Reading text:
There was a time when outdoor gear manufacturers made products for women by taking men’s products—a backpack, for instance—and simply making it smaller (“shrink it”) and designing it with what they considered feminine colors (“pink it”).
Thankfully, advancements in the industry—and female product designers both leading and within manufacturer ranks—have meaningfully improved women’s-specific offerings. Outdoor gear is now designed and constructed to be truly for (and often by) women, from apparel to skis, and running shoes to sleeping bags. Engineers and designers conduct studies about how women run (different gait), sleep (colder than men), hike (lower center of gravity), plus ski, ride, and climb (generally, with smaller, lighter bodies), not to mention sweat (different sweat zones). A new era of women’s gear addresses those differences between genders with interesting features. While not all women’s-specific gear works for all women better than the men’s versions for various reasons (read on), the progress in gender-specific design and development is clear.
Here are the top technological advancements in women’s-specific gear to consider when outfitting your next adventure.

Exercise instructions: Please copy the article on women's outdoor gear word for word, from start to finish. The listing has nothing to do with this.

(Collection entries)
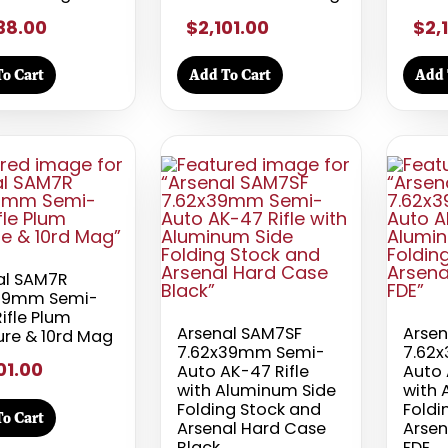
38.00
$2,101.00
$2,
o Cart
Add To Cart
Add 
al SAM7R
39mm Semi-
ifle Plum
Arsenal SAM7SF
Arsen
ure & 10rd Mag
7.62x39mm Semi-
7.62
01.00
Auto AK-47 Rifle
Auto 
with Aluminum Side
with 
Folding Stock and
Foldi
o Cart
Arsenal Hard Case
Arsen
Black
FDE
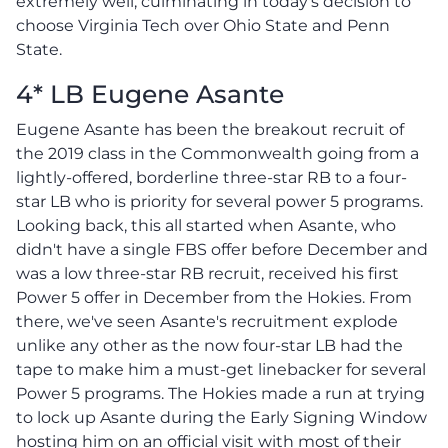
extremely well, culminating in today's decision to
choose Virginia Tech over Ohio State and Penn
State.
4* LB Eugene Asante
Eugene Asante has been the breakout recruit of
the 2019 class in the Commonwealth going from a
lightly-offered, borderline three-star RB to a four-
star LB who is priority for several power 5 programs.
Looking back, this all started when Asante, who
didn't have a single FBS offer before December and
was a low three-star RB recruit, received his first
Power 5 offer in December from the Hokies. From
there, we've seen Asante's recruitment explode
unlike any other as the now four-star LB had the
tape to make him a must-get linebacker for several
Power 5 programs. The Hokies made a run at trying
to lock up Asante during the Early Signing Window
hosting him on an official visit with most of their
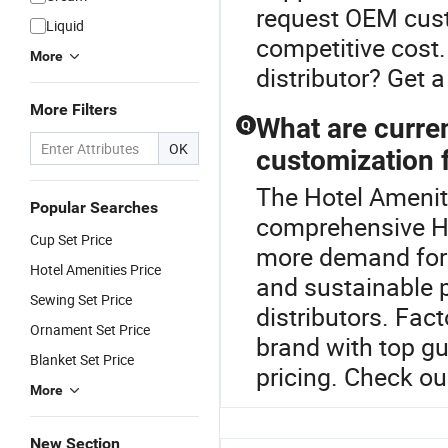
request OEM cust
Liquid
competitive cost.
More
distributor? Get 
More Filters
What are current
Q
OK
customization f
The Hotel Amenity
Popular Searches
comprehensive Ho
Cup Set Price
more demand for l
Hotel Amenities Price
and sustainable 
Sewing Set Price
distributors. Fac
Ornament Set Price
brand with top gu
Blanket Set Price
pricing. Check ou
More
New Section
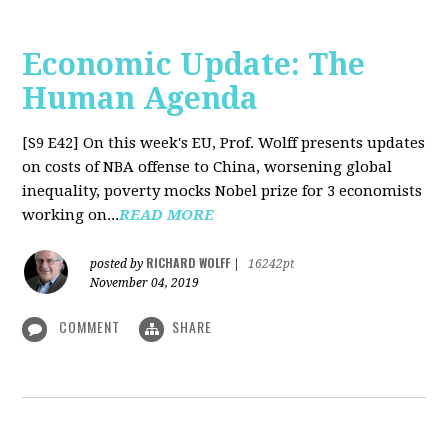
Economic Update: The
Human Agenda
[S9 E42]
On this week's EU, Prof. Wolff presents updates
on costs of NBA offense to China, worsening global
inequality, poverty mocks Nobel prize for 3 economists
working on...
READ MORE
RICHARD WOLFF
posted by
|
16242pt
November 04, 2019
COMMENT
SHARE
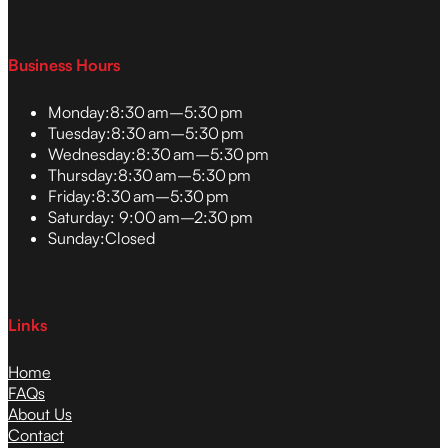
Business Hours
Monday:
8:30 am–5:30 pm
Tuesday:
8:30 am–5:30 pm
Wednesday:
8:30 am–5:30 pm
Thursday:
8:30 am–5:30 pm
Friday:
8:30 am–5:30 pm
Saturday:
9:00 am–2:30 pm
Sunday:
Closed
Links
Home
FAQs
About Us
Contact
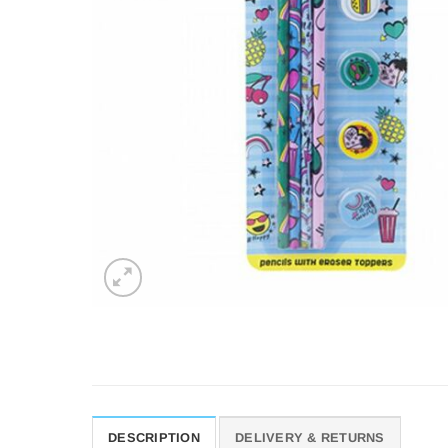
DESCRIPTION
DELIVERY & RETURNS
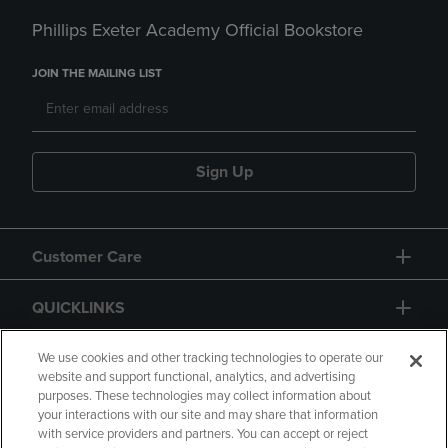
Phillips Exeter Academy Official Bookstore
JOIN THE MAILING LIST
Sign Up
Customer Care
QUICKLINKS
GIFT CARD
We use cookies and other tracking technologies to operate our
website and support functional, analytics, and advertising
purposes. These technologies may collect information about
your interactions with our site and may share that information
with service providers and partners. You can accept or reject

Answer space:
There was a time when outdoor gear manufacturers made products for women by taking men’s products—a backpack, for instance—and simply making it smaller (“shrink it”) and designing it with what they considered feminine colors (“pink it”).
Thankfully, advancements in the industry—and female product designers both leading and within manufacturer ranks—have meaningfully improved women’s-specific offerings. Outdoor gear is now designed and constructed to be truly for (and often by) women, from apparel to skis, and running shoes to sleeping bags. Engineers and designers conduct studies about how women run (different gait), sleep (colder than men), hike (lower center of gravity), plus ski, ride, and climb (generally, with smaller, lighter bodies), not to mention sweat (different sweat zones). A new era of women’s gear addresses those differences between genders with interesting features. While not all women’s-specific gear works for all women better than the men’s versions for various reasons (read on), the progress in gender-specific design and development is clear.
Here are the top technological advancements in women’s-specific gear to consider when outfitting your next adventure.